The assumption that there is one true reality, and one ultimate narrative about it, is revealed by postmodern thinkers as a power-grab. The tool of imperialist cultures, autocrats, and theocratic states. Moving beyond that doesn't mean 'anything goes' relativism, it means we have to argue things out, pursuade each other of interpretations, and rely on other means to sort fact from fiction than who has a monopoly on force.

Postmodern thinkers have had a deep connection to literary criticism, analysing the works of leading thinkers celebrated in a culture, for insights that are not in plain view. You might look at this answer about postmodern thought in art criticism, for how a single perspective gives way to analysis with a toolbox of ideas: Does postmodernism in art criticism collapse into relativism? What's its merit? Far from diminishing or relativising what art is, this is about looking at how art speaks to different people, what it does to people and how. The art ceases to be isolated, interpreted for the masses by cultural high-priests, and becomes something for everyone to chew over, if they can talk interestingly, and draw out insights.

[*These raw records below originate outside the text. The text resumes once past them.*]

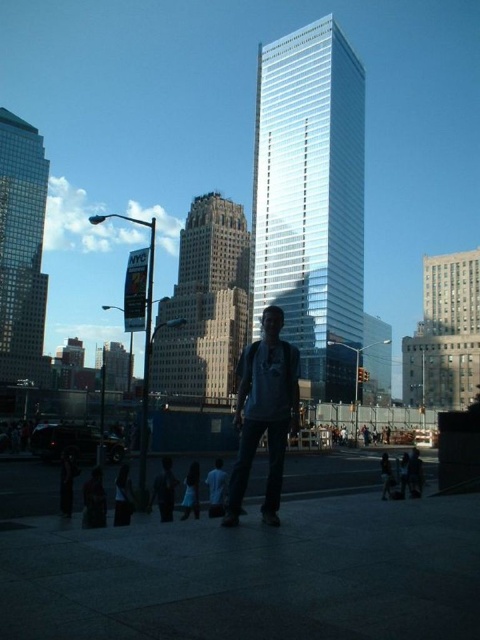
Can you confirm if glassy silver skyscraper at center is positioned to the right of shiny glass skyscraper at left?

Indeed, glassy silver skyscraper at center is positioned on the right side of shiny glass skyscraper at left.

Can you confirm if glassy silver skyscraper at center is positioned to the left of shiny glass skyscraper at left?

Incorrect, glassy silver skyscraper at center is not on the left side of shiny glass skyscraper at left.

Is point (268, 166) positioned in front of point (25, 262)?

That is True.

Where is `glassy silver skyscraper at center`? This screenshot has width=480, height=640. glassy silver skyscraper at center is located at coordinates (311, 200).

Does glassy silver skyscraper at center have a lesser height compared to gray cotton t-shirt at center?

No.

Is point (362, 275) farther from viewer compared to point (280, 317)?

Yes, point (362, 275) is farther from viewer.

This screenshot has height=640, width=480. What are the coordinates of `glassy silver skyscraper at center` in the screenshot? It's located at (311, 200).

Can you confirm if shiny glass skyscraper at left is smaller than gray cotton t-shirt at center?

Actually, shiny glass skyscraper at left might be larger than gray cotton t-shirt at center.

Does shiny glass skyscraper at left appear on the right side of gray cotton t-shirt at center?

Incorrect, shiny glass skyscraper at left is not on the right side of gray cotton t-shirt at center.

Between point (39, 304) and point (252, 372), which one is positioned in front?

Point (252, 372)

What are the coordinates of `shiny glass skyscraper at left` in the screenshot? It's located at (x=22, y=248).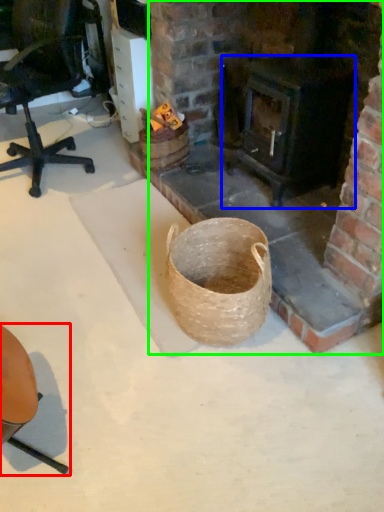
Question: Estimate the real-world distances between objects in this image. Which object is farther from chair (highlighted by a red box), stove (highlighted by a blue box) or fireplace (highlighted by a green box)?

Choices:
 (A) stove
 (B) fireplace

Answer: (A)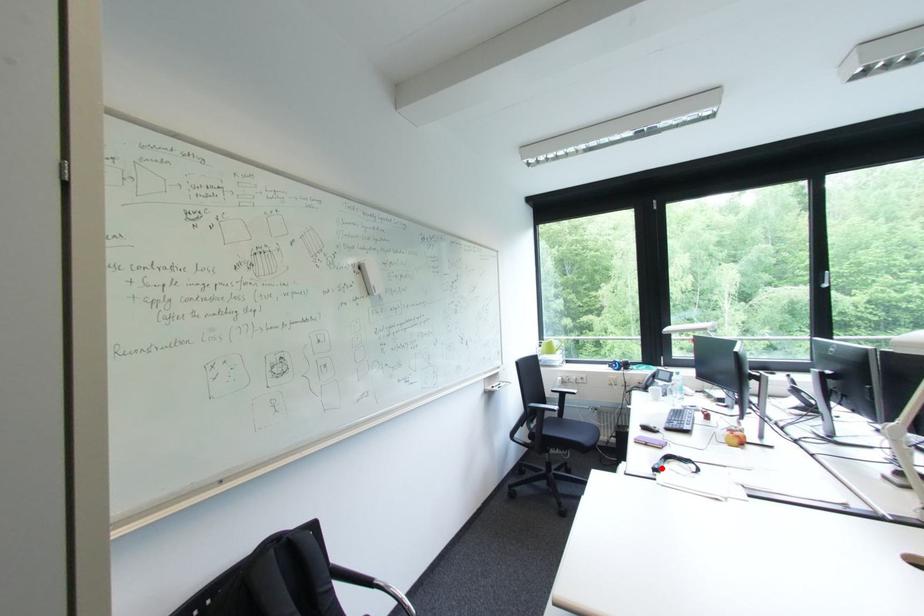
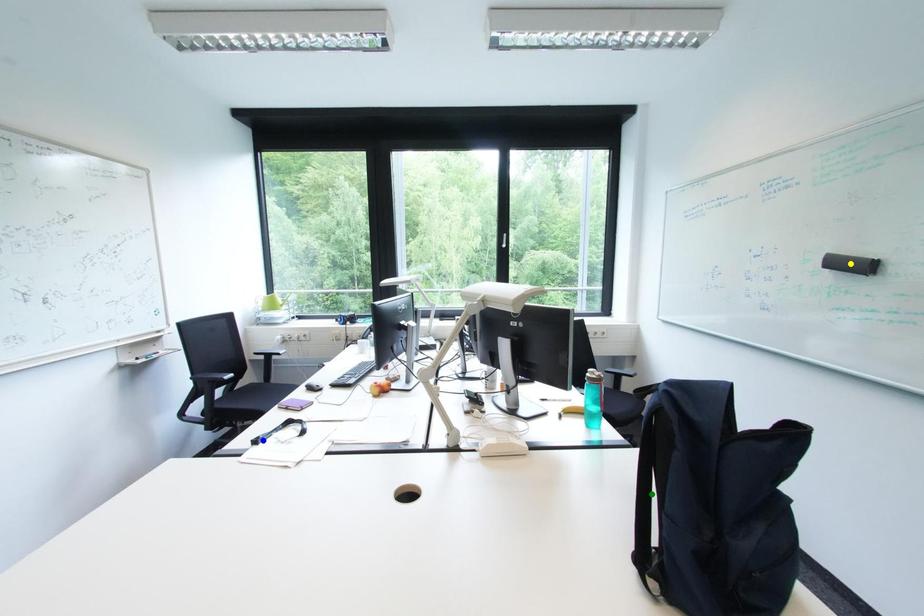
Question: I am providing you with two images of the same scene from different viewpoints. A red point is marked on the first image. You are given multiple points on the second image. Can you choose the point in image 2 that corresponds to the point in image 1?

Choices:
 (A) yellow point
 (B) blue point
 (C) green point

Answer: (B)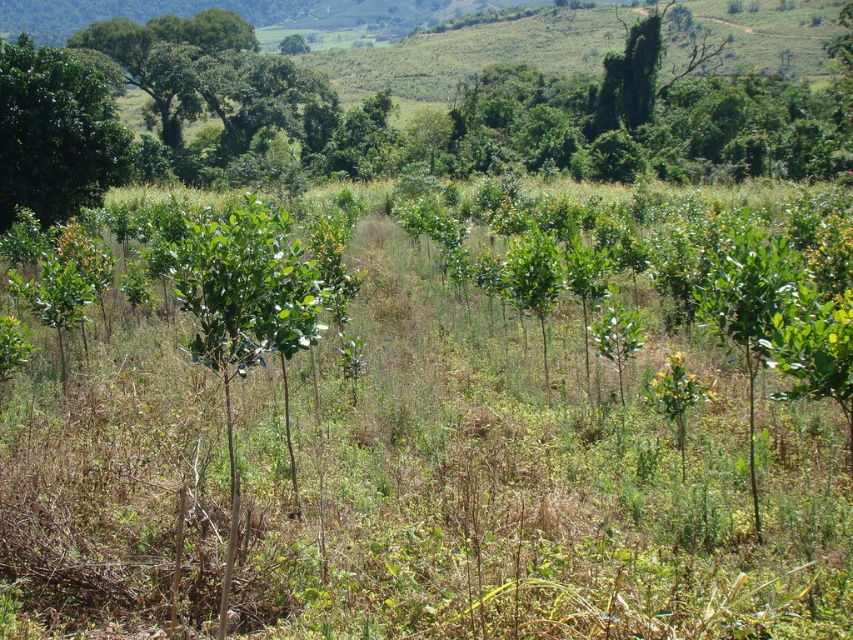
You are a farmer checking the growth of your young trees in the field. You notice a point marked at coordinates (55, 132). Which tree does this point correspond to?

The point at coordinates (55, 132) corresponds to the green leafy tree at upper left.

You are a farmer inspecting the field and notice the green leafy tree at upper left and the green leafy tree at upper center. Which tree is positioned lower in the field?

The green leafy tree at upper left is positioned lower in the field than the green leafy tree at upper center because it is below it.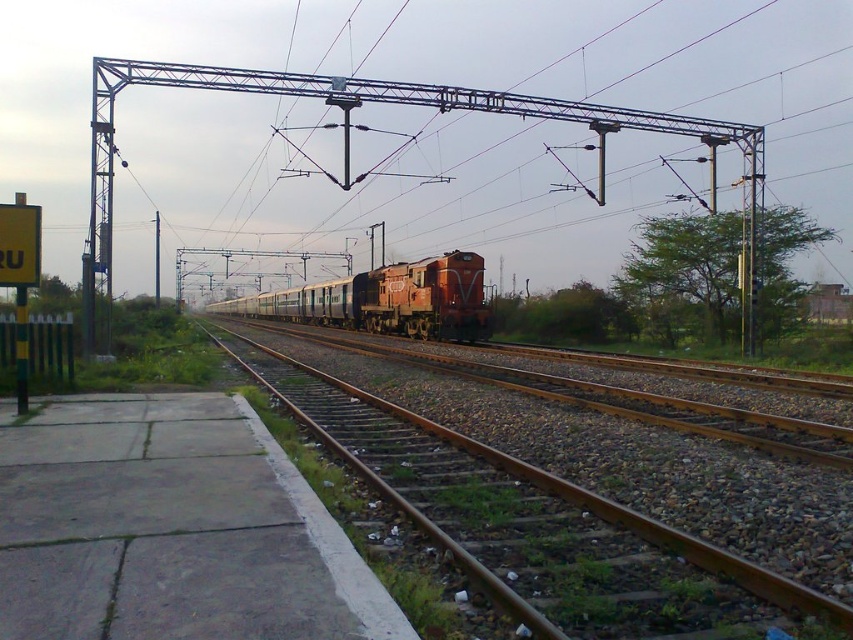
Question: Does brown metal train track at center have a larger size compared to metallic pole at left?

Choices:
 (A) no
 (B) yes

Answer: (A)

Question: Which point is closer to the camera?

Choices:
 (A) (683, 544)
 (B) (157, 266)
 (C) (349, 292)

Answer: (A)

Question: Which object is positioned closest to the matte red locomotive at center?

Choices:
 (A) brown metal train track at center
 (B) metallic pole at left

Answer: (B)

Question: Considering the real-world distances, which object is farthest from the brown metal train track at center?

Choices:
 (A) matte red locomotive at center
 (B) metallic pole at left

Answer: (B)

Question: Can you confirm if brown metal train track at center is bigger than metallic pole at left?

Choices:
 (A) no
 (B) yes

Answer: (A)

Question: Does brown metal train track at center have a larger size compared to metallic pole at left?

Choices:
 (A) no
 (B) yes

Answer: (A)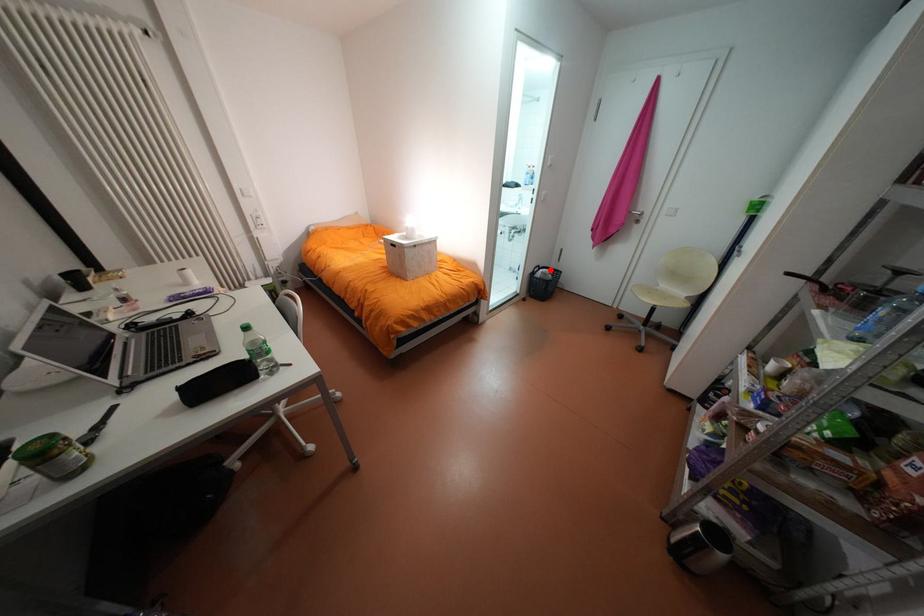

You might find this answer interesting, about modern developments in postmodern thought, in postcolonial theory: Need help with this paper on epistemic justice The totalising assumption that justice is constituted of one set of ideas known by everyone, is unpicked by thinking about epistemic justice. Access to social discourse, like art, plays, literature, films, festivals, is part of marginalised groups defining their own identity themselves, and determining their own ideas about what justice is. That's not relativism, but instead accepting that human thought is fundamentally community-led, rather than just imposed by powerful individuals - who can never be as creative and dynamic as groups, and typically just picked from options supplied by others anyway (see the history of state religions).

Now, I would specifically criticise Kuhn, for claiming truth cannot be separated power - if that were true cheap propaganda would win against good science. But nuclear weapons were invented, and Nazi & Imperial Japanese poor quality physics left them less fully engaged with reality, as well as defeated. I am saying this as prologue to the postmodern definition of science: Science is, what scientists do. Discussed in detail here: Philosophical assumptions underlying science It is the same shift. There is no golden tablet of ultimate axioms: science started as a community, as a culture, bound by certain aims, and is in a constant dynamic process across many fields, to refine, update, and improve, how science is done. To say then that science is consigned to being totally relative and 'anything goes', is to completely miss how science is a living culture, defined by it's participants, and ultimately if they are pursuaded to change their epistemology, or standards of statistical methods, or that replication of key studies based on small participant numbers must be replicated before being relied on, then science itself has changed.

Saying that means science can be changed arbitrarily and without limits, is to miss how society and culture work. Durkheim is invaluable in this, in showing how social cohesion comes from putting values beyond question, so you challenge the values and you challenge the culture - but in science this is an active, dynamic process of scrutiny, not a holy book that cannot be rewritten and reinterpreted.

I see the 'postmodernism is pure relativism' perspective as a view only held by people who haven't studied postmodern thinkers. Analytic philosophy has sought to model itself on mathematics and science. Continental thought has remained engaged with culture, as giving insight into human nature and reality, and personally I feel it is crucial that philosophy continue to take up that ground, working to make our lives intelligible to ourselves, not withdrawing to a playground of formal sentences in predicate logic barely of interest even to a tiny niche of academics.

Discourse, critique and pursuasion, don't undermine firm foundations for thought, they are essential to locating them.